• PROBLEM TO SOLVE
Could you filter the data below down to the lines that hold the word "kada"?

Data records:
== Segment start ==

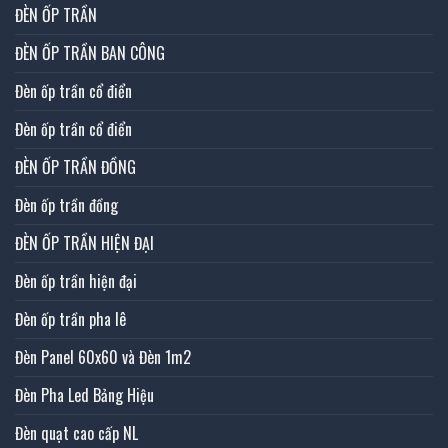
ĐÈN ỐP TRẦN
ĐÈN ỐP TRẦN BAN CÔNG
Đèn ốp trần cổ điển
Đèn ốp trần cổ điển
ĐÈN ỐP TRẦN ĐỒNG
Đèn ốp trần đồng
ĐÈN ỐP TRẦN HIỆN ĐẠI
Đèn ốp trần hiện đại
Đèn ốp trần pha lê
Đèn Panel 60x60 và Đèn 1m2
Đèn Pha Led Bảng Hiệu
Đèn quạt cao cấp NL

== Segment end ==
== Segment start ==

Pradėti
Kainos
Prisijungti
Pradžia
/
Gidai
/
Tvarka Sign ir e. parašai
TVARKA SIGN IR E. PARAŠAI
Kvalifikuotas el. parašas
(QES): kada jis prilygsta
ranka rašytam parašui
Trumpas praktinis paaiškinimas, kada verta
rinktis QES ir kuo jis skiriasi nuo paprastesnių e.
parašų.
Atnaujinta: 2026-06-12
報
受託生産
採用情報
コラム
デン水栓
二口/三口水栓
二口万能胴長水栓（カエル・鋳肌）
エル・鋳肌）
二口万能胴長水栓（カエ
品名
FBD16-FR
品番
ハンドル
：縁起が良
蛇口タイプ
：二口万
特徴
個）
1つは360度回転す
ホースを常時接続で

== Segment end ==
== Segment start ==

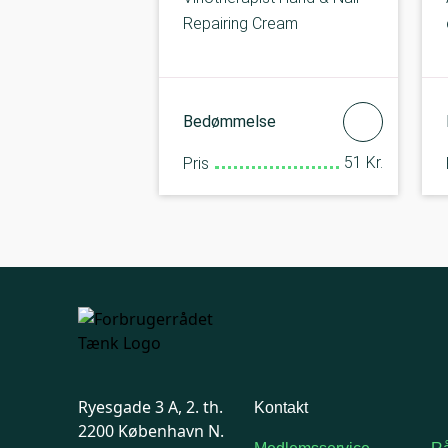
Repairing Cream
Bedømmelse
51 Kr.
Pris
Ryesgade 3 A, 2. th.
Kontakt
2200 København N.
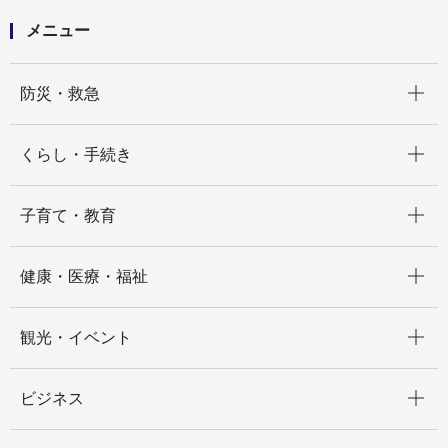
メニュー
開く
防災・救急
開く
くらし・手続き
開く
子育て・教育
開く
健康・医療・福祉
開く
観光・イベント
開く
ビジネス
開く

== Segment end ==

• ANSWER TO THE EXERCISE
(QES): kada jis prilygsta
Trumpas praktinis paaiškinimas, kada verta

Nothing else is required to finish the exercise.